*Textauszug*.
# # # # # # #

Frauen am NRW-Arbeitsmarkt: Frauen holen in MINT-Berufen auf

Auf Frauen ist am Arbeitsmarkt Verlass. Allein im vergangenen Jahr hat die Zahl der beschäftigten Frauen um 26.874 Arbeitnehmerinnen oder 0,8 Prozent auf 3.326.804 Frauen in einer sozialversicherungspflichtigen Beschäftigung zugelegt. Die Zahl der männlichen Erwerbstätigen stieg im selben Zeitraum nur um 0,5 Prozent, um 21.604 Personen auf 3.954.470 Arbeitnehmer. Doch auch wenn Frauen damit am Arbeitsmarkt aufholen, der Nachholbedarf bleibt bestehen. Zum Beispiel in den sogenannten MINT-Berufen, den Berufen rund um Mathematik, Informatik, Naturwissenschaft und Technik. Die Beschäftigungsquote von Frauen stieg in NRW innerhalb der letzten fünf Jahre auf 55,4 Prozent.

# # # # # # #

*Erfasste Einträge*.
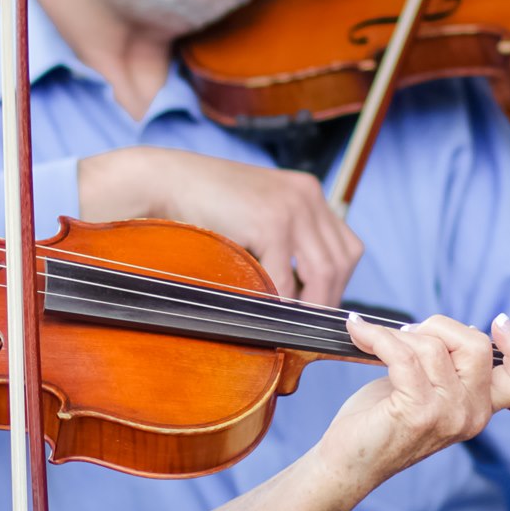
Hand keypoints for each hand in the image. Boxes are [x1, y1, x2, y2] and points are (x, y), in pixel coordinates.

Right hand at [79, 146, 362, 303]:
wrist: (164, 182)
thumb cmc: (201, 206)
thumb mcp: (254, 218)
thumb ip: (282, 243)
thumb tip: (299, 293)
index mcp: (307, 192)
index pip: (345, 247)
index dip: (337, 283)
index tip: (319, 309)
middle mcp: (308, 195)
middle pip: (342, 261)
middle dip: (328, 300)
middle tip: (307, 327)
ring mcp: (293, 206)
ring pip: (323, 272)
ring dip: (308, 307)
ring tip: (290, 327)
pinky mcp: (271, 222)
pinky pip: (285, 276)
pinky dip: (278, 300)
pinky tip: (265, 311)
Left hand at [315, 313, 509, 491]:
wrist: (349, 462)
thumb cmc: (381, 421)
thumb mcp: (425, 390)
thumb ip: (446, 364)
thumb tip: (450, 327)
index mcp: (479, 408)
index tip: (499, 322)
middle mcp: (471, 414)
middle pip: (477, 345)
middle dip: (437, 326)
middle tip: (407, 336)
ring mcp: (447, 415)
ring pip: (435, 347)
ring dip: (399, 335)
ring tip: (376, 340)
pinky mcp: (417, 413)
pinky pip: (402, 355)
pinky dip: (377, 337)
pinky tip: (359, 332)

# # # # # # #

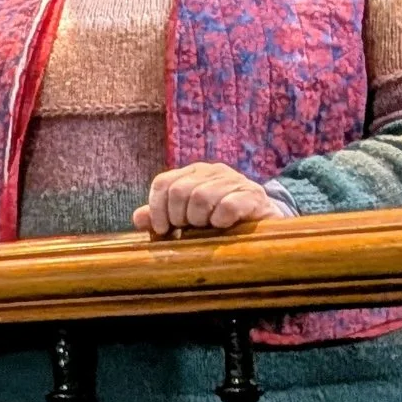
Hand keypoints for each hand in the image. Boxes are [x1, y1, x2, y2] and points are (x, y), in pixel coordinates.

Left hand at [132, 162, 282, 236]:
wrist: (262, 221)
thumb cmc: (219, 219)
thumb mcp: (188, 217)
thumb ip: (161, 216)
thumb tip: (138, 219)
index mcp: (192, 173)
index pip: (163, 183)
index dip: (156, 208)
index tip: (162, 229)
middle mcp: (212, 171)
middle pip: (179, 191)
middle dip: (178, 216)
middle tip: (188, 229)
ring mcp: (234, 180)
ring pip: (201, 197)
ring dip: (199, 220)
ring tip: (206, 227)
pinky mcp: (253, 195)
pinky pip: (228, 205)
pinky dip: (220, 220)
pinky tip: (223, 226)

# # # # # # #

*Aufgabenstellung*.
Fassen Sie den Text über Frauen am Arbeitsmarkt in NRW in zwei Sätzen zusammen.

*Die Lösung*.
Im vergangenen Jahr stieg die Zahl der sozialversicherungspflichtig beschäftigten Frauen um 0,8 Prozent auf 3.326.804, während die Zahl der männlichen Erwerbstätigen nur um 0,5 Prozent auf 3.954.470 zunahm. Trotz dieses Aufholens bleibt Nachholbedarf bestehen, etwa in den MINT-Berufen, und die Beschäftigungsquote von Frauen in NRW stieg innerhalb der letzten fünf Jahre auf 55,4 Prozent.